Without actually firing up the SDK yet, here are my initial thoughts:

  1. Do we trust Google? With our data? With our users? I love the idea of the Google App Engine (GAE), a scalable web app system where you only have to worry about coding your business logic and structuring your models. This is kind of like Amazon’s EC2 on steroids. No sysadmin stuff like with EC2, just coding. However I do not love that Google is already in the web app space themselves and is now marketing a web app space hosting platform. You have to trust them a little bit more then I’m comfortable with. They've already got your users and your data and your code. Don't they conceivably control your business at that point? Maybe I'm being paranoid here.Plus, there’s the lock-in factor. If I develop my app using MySQL as a backend, I know I could with only some minor pain change that backend to Oracle. It’s all SQL at some point. How would you swap out of using the Google DataStore API? It’s a proprietary system with no published standards.
  2. GAE is currently only in Python. No PHP love? I realize a lot of Google runs on Python and C++ and that’s what it is in their wheelhouse. But I still consider Python to be a fringe language. If GAE were opened up to support PHP and C#, it would blast off in popularity. Then again, a Python only crowd is a good beta test before the crush of PHP devs comes in.

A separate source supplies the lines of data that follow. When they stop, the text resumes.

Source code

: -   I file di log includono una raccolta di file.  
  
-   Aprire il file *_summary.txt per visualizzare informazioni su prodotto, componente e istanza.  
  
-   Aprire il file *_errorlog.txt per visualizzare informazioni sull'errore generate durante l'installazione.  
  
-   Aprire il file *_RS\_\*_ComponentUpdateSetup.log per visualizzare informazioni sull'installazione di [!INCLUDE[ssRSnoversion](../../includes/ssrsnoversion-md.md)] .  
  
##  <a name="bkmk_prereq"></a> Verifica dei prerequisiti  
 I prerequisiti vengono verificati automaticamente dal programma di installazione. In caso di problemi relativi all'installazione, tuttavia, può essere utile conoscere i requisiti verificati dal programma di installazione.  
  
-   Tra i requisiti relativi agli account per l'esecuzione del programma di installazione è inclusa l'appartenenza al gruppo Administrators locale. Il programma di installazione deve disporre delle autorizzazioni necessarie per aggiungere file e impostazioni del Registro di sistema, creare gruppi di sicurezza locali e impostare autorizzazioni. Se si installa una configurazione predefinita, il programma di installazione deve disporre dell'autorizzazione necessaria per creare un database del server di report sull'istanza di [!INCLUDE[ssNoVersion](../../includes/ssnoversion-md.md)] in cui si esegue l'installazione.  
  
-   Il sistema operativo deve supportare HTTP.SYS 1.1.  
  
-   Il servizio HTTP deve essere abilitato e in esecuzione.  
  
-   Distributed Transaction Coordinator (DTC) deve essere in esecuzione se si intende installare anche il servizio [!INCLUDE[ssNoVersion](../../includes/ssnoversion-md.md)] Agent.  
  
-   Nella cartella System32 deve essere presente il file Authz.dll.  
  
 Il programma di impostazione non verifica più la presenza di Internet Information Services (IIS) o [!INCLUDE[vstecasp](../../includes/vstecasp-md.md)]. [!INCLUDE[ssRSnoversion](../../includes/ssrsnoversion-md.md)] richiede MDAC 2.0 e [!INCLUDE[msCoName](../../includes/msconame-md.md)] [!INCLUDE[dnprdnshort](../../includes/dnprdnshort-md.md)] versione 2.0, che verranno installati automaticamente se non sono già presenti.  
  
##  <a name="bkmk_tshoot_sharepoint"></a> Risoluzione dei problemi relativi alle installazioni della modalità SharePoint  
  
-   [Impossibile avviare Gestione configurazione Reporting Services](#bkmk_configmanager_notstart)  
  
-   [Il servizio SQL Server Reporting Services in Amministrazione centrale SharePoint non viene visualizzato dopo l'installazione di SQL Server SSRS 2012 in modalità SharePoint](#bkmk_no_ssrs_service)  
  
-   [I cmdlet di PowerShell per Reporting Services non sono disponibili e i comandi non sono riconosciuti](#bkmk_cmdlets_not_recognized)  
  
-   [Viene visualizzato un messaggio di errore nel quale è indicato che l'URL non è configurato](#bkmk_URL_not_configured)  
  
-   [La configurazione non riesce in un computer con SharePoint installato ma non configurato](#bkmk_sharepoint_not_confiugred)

  3. The DataStore API (ie, BigTable) is difficult to wrap my head around. After spending so many years carefully crafting db tables and relationships to get the most bang for my buck, I now have to throw out a lot of that hard-earned knowledge. I need to think in terms of objects (or columns) instead of rows.There are still relationships and keys to keep track of but not in the traditional ways of SQL. It seems like much more of your data fetching is done in code rather then in SQL. The shift in thinking reminds me of my own move to Object-Oriented Programming. I whined like a baby during that phase of my programming development (well, at least I did on the inside).

Hopefully I’ll get some more time to play with this stuff soon and report back.